> [About this task]: Output all entries precisely and leave out the pictures.

> [Exercise material]:

____________________

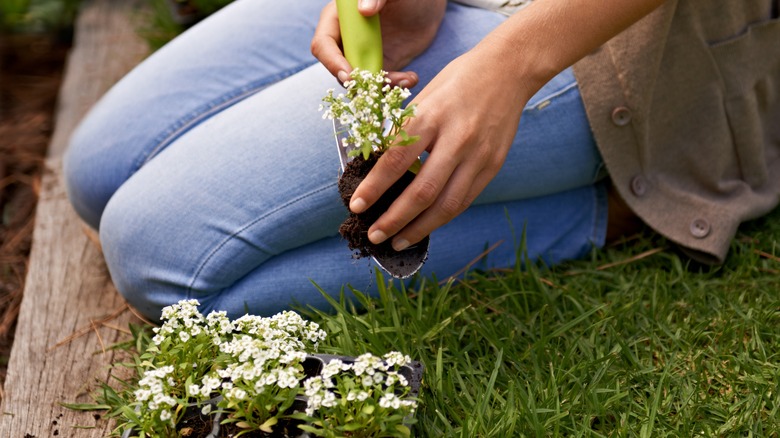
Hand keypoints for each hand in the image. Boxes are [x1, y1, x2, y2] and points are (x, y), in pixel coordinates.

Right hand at [311, 0, 445, 86]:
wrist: (425, 8)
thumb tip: (363, 10)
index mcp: (339, 18)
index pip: (323, 44)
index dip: (332, 62)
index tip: (349, 75)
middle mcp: (345, 40)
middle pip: (338, 69)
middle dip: (357, 82)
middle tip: (379, 84)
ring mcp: (361, 56)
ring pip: (359, 82)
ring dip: (380, 87)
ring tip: (406, 79)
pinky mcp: (378, 66)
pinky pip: (379, 84)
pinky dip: (394, 86)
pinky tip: (411, 78)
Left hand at [345, 0, 666, 250]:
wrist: (509, 69)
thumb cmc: (457, 80)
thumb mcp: (424, 97)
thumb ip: (405, 132)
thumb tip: (378, 168)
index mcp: (431, 116)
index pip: (396, 160)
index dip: (374, 188)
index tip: (357, 206)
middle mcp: (457, 138)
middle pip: (422, 192)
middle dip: (395, 219)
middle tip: (374, 236)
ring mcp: (479, 155)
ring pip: (447, 205)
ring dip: (419, 228)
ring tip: (397, 241)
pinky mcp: (493, 166)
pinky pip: (464, 200)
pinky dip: (442, 217)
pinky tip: (425, 226)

____________________

> [Response to this task]:
Hand keypoints for each hand in the image. Boxes are [x1, y1, x2, y2] and points are (x, y), in pixel coordinates.

Right hand at [311, 0, 445, 86]:
wrist: (425, 8)
thumb tip: (363, 10)
index mcp: (339, 18)
index pip: (323, 44)
index dip: (332, 62)
index tip: (349, 75)
middle mcp: (345, 40)
middle pip: (338, 69)
middle dip: (357, 82)
middle tip: (379, 84)
ring mcp: (361, 56)
ring pip: (359, 82)
ring dip: (380, 87)
ring tip: (406, 79)
pinky mcp: (378, 66)
pinky pip: (379, 84)
pinky dip: (394, 86)
pinky tip: (411, 78)
Left hand at [345, 0, 666, 250]:
wrist: (509, 69)
thumb cmc: (457, 80)
thumb mcp: (424, 97)
thumb ip: (405, 132)
thumb tip: (378, 168)
index mcp: (431, 116)
index pip: (396, 160)
index dip: (374, 188)
index tip: (357, 206)
middle mcp: (457, 138)
middle pip: (422, 192)
middle dip: (395, 219)
middle tip: (374, 236)
ring mcp: (479, 155)
ring pip: (447, 205)
ring dip: (419, 228)
ring tip: (397, 241)
pinky mcp: (493, 166)
pinky pip: (464, 200)
pinky dip: (442, 217)
pinky tip: (425, 226)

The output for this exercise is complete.